At present, there is no study reporting differences in survival rates or in postoperative clinical scores at a long-term follow-up after implantation of robotic-assisted and conventional UKA. Cobb et al. [12] measured the Western Ontario and McMaster Universities Osteoarthritis (WOMAC) score and the American Knee Society (AKS) score preoperatively, 6 and 18 weeks after surgery. The increased AKS score was significantly greater in robotic-assisted conventional UKA group but there was no significant difference in the changes of WOMAC scores. Hansen et al. [14] evaluated average postoperative range of motion (ROM) on the day of operation was statistically greater in the robotic-assisted UKA group, but there was no statistical difference in ROM on postoperative day 1 or day 2. Instead, ROM at 2 weeks postoperation was greater in the conventional UKA group. Therefore, more prospective follow-up studies are needed to compare the association with accuracy and clinical outcomes between robotic-assisted and conventional UKA.

In consideration of cost-effectiveness, Moschetti et al. [25] performed a Markov decision analysis to evaluate the costs, outcomes, and incremental cost-effectiveness of robotic-assisted UKA in patients with end-stage unicompartmental knee osteoarthritis. They found Robotic-assisted UKA was cost-effective compared with conventional UKA when the annual case volume exceeds 94 cases per year and it is not cost-effective at low-volume or medium-volume arthroplasty centers. Another study by Sinha [26] reported the limitations of increased cost of the robotic-assisted system. Future studies need to incorporate registration time to correctly portray the effect of utilizing robotic-assisted systems when analyzing cost-effectiveness. This advanced and novel technique offers opportunities to improve the quality of medical care delivered to patients and will be an indispensable part of patient care in the future, but its cost-effectiveness must be validated.

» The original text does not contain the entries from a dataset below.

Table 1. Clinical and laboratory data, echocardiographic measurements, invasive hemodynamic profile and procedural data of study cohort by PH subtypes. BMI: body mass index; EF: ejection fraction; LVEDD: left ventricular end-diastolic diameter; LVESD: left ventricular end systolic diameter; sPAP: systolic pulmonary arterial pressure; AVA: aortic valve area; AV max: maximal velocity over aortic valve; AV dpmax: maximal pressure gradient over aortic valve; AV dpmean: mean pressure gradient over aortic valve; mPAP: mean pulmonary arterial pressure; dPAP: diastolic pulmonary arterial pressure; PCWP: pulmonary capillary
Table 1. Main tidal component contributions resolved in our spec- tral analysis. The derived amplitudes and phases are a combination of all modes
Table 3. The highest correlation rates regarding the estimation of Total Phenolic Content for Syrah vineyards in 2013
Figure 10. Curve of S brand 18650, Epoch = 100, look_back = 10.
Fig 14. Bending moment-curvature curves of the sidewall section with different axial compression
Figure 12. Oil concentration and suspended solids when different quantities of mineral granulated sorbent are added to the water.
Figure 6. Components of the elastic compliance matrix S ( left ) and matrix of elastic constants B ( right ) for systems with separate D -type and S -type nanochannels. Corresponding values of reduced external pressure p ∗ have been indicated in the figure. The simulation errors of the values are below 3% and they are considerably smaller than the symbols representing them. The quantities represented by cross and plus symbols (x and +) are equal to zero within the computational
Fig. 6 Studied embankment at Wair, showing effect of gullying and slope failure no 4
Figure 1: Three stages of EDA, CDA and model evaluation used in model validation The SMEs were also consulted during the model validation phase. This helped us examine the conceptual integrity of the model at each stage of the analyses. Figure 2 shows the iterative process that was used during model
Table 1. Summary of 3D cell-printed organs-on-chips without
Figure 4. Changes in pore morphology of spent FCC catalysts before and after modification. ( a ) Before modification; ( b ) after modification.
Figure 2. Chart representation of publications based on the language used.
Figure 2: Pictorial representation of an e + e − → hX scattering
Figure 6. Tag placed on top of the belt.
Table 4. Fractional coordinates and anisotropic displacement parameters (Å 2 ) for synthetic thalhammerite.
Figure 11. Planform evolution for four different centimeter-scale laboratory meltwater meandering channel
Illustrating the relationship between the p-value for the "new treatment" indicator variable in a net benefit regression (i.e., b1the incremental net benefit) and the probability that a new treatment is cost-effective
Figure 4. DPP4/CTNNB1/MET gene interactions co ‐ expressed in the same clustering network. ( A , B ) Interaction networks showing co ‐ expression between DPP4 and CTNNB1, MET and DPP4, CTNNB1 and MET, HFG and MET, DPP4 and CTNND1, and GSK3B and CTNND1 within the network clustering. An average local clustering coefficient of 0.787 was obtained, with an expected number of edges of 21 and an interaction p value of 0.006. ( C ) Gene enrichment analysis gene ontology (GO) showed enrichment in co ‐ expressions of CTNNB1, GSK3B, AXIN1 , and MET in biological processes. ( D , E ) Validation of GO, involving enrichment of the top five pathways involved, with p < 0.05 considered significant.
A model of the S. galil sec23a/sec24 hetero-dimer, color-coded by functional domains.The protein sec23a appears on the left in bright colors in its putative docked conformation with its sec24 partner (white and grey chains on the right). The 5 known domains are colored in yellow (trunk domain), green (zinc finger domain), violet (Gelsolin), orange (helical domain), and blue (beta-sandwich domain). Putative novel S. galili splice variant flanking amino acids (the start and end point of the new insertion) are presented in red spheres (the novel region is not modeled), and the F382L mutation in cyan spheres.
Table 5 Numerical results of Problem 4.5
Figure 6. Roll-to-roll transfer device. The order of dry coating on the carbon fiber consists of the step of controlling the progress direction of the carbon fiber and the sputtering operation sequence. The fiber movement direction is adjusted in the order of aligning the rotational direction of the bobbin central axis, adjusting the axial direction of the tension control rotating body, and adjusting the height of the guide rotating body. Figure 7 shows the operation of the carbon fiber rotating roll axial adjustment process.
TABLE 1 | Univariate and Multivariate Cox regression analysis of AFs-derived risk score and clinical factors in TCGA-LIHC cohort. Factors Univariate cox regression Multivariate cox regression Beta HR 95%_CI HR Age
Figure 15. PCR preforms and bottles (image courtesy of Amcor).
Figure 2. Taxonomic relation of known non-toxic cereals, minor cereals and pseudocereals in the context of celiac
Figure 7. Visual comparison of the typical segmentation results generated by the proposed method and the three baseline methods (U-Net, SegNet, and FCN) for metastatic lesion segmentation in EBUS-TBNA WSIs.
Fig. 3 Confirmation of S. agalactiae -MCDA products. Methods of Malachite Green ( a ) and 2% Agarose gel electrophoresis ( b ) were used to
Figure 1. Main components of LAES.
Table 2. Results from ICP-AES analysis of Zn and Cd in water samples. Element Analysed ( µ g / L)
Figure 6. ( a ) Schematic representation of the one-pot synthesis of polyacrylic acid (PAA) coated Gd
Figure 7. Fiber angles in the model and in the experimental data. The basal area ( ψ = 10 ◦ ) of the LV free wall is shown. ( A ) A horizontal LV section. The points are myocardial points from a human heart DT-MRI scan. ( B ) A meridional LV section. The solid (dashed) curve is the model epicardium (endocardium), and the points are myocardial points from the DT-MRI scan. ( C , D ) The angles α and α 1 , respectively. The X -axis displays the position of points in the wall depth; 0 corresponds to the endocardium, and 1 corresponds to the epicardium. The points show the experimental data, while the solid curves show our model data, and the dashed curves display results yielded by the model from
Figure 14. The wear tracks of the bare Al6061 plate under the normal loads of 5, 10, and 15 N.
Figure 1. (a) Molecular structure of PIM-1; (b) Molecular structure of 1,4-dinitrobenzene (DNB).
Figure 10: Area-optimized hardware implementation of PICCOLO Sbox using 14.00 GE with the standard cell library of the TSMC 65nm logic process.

A limitation of this study is that some studies included in this meta-analysis were not RCTs (three RCTs, three quasi-RCTs and one PCT); however, we think that it is important to evaluate all the studies performed until now to know whether further investigations in this direction are worthwhile. On account of the evidence provided by this study, the authors suggest that robotic-assisted UKA should be accepted as providing more accurate component positioning; however, further well-designed RCTs or prospective cohort studies need to be performed to confirm these results.

Conclusion

Robotic-assisted UKA is a relatively new technique, but contradictory results about its efficiency have been reported in the literature. Based on this current meta-analysis, it could be shown that the use of robotic-assisted system in UKA is able to reduce the implantation errors and not to increase adverse events; however, there are few reports about clinical outcome and long-term follow-up results and it remains unknown whether the more accurate component positioning brings about a better clinical effect or a better long-term survival of the implants.